Алиса молча отступила, пропуская его внутрь. Он вошел, оглядел комнату беглым, профессиональным взглядом, но без осуждения. Увидел стол, кровать, книги, накрытый терминал в углу. Кивнул, как будто всё увиденное совпало с его ожиданиями.
— Чай есть? — спросил он, снимая пуховик.
— Есть, — ответила Алиса. Её голос звучал ровно, но внутри всё замерло. Она поставила кипятить воду в маленьком электрочайнике, достала два простых стеклянных стакана, плитку дешёвого чёрного чая. Действовала на автомате, давая себе время прийти в себя.
Они сели за стол друг напротив друга. Лев держался прямо, но в его позе читалась усталость, не физическая, а какая-то глубинная.
— Я теперь в региональном филиале, — начал он без предисловий, пока Алиса разламывала чайную плитку. — Фактически, смотритель за складами и архивами. Но лаборатория, хоть и маленькая. Два стажера. Пишем отчёты, которые никто не читает. Зарплата в три раза меньше, но... тихо.
Он помолчал, наблюдая, как она заливает чайные крошки кипятком.
— Ольга подала на развод. Сразу после истории с аудитом. Сказала, что устала жить с человеком, который вечно балансирует на краю пропасти и тянет её за собой. Она права, конечно. — Он произнёс это без горечи, с лёгкой, печальной констатацией. — Детей нет, так что всё прошло... цивилизованно.
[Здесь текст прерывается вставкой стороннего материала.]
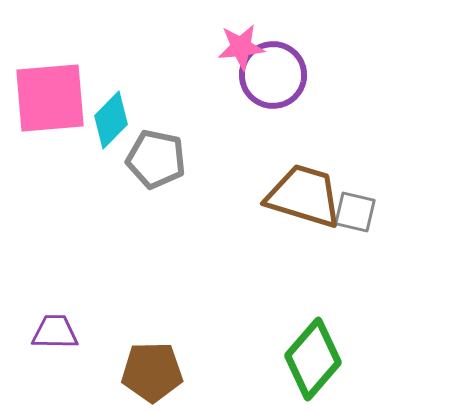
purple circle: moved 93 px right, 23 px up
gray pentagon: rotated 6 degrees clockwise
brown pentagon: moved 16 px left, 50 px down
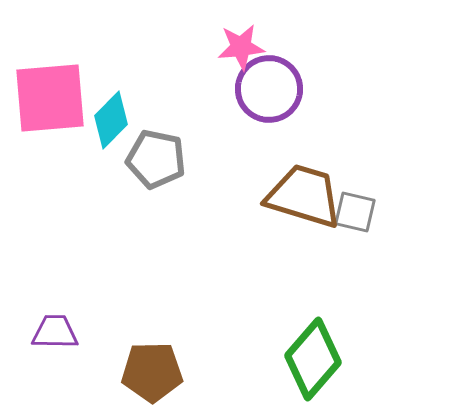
purple circle: moved 4 px left, 14 px down
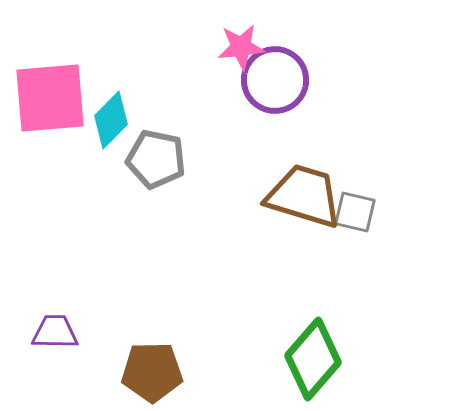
purple circle: moved 6 px right, 9 px up
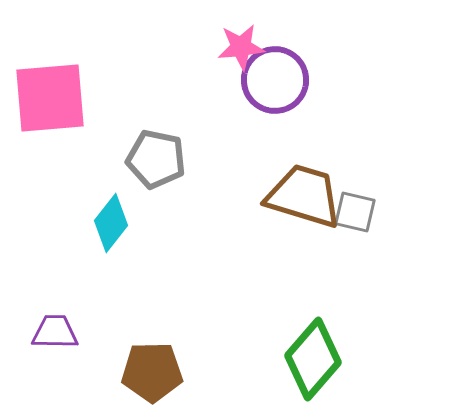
cyan diamond: moved 103 px down; rotated 6 degrees counterclockwise
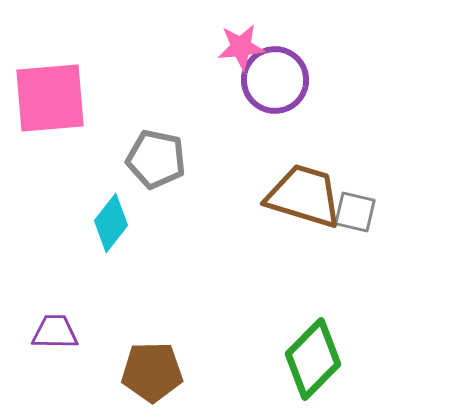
green diamond: rotated 4 degrees clockwise
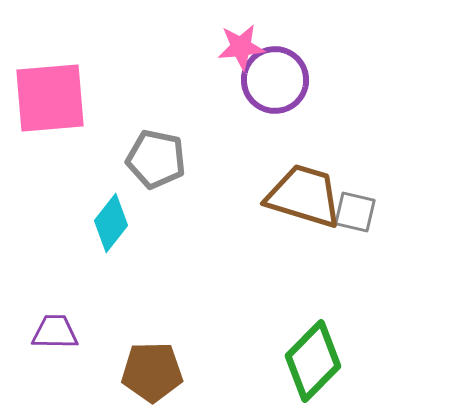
green diamond: moved 2 px down
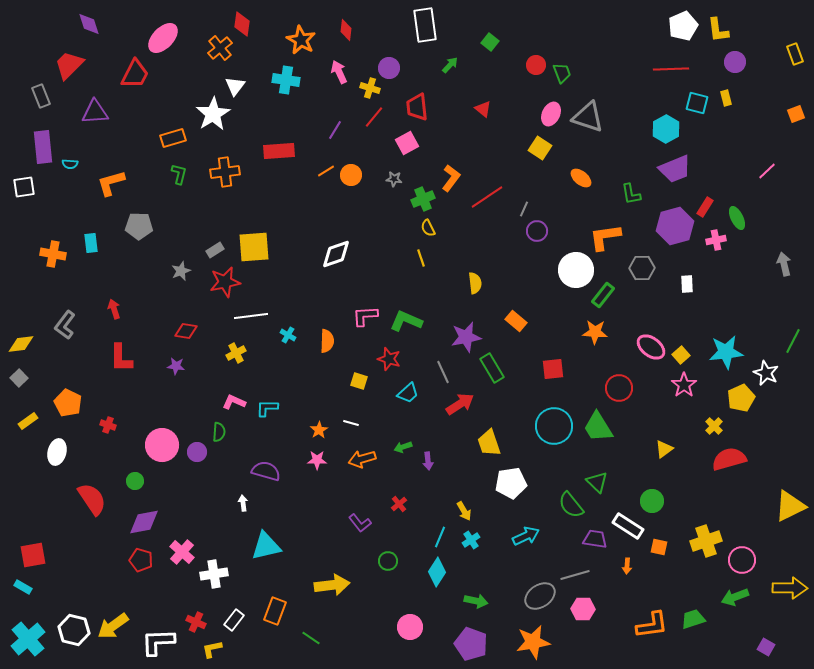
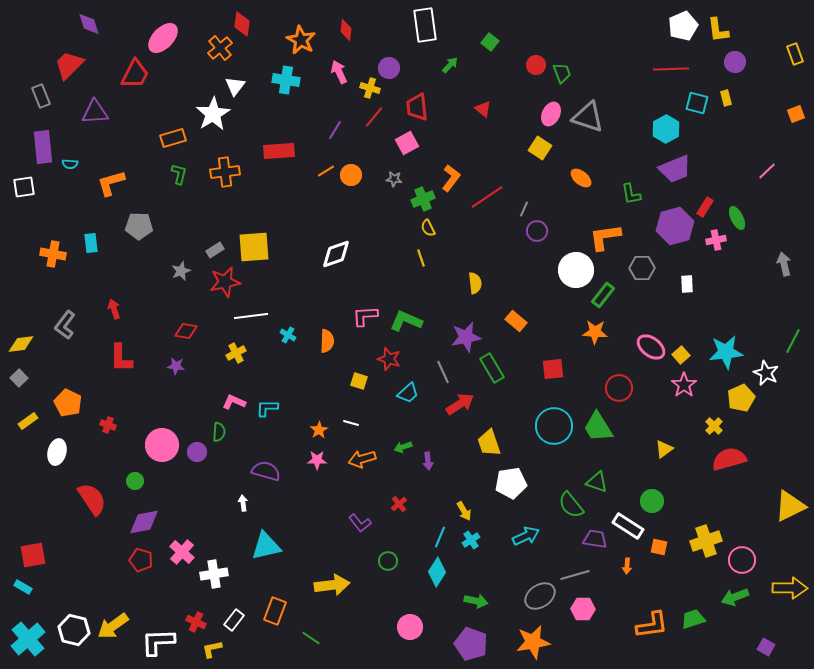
green triangle at (597, 482): rotated 25 degrees counterclockwise
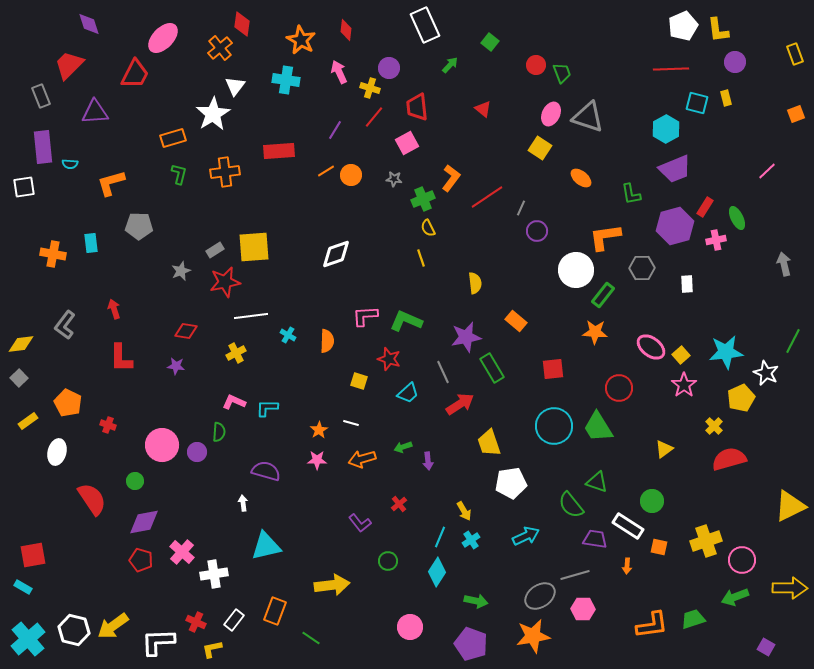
white rectangle at (425, 25): rotated 16 degrees counterclockwise
gray line at (524, 209): moved 3 px left, 1 px up
orange star at (533, 642): moved 6 px up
Чай заваривался, наполняя комнату терпким запахом. Алиса молчала.
— А ты... выживаешь, — сказал Лев, не вопросом, а утверждением. Его взгляд скользнул по стенам, по её рукам. — Работаешь руками. Спишь, наверное, лучше меня.
— Да, — тихо отозвалась Алиса, разливая чай по стаканам. Пар клубился между ними.
Лев взял свой стакан, обжегся, отставил. Смотрел не на неё, а на тёмную поверхность жидкости.
— Я долго тебя винил, — сказал он откровенно. — За то, что втянул меня. За то, что не послушалась тогда, в кабинете. За свой разбитый карьерный лифт. Потом винил себя. За то, что дал тебе доступ. За то, что не остановил, когда мог. Потом... просто устал винить.
Он поднял на неё глаза. В них не было ни гнева, ни прежней снисходительной отеческой нежности. Было лишь усталое понимание.
— То, что ты сделала в конце... Это был смелый поступок, Алиса. Более смелый, чем создать его. И более жёсткий, чем уничтожить. Я... уважаю этот выбор. Хотя до сих пор не могу до конца его осмыслить. — Он сделал глоток чая, сморщился. — Но я смотрю на тебя теперь. На эту комнатку. На эту жизнь. И у меня один вопрос. Стоило ли оно того? Вся эта цена... за то, чтобы запереть призрака в самой совершенной в мире клетке?
Он не требовал ответа немедленно. Он просто задал вопрос и откинулся на спинке стула, ожидая, держа в руках стакан с дешёвым чаем, в комнате, пахнущей пылью и сыростью, за тысячи километров от их сверкающей прошлой жизни.
Алиса долго молчала, её взгляд был прикован к клубам пара над стаканом, будто в них она искала форму для своих мыслей. Когда она наконец заговорила, её голос звучал тихо, монотонно, без прежней одержимости, но и без апатии. Это был голос констатации.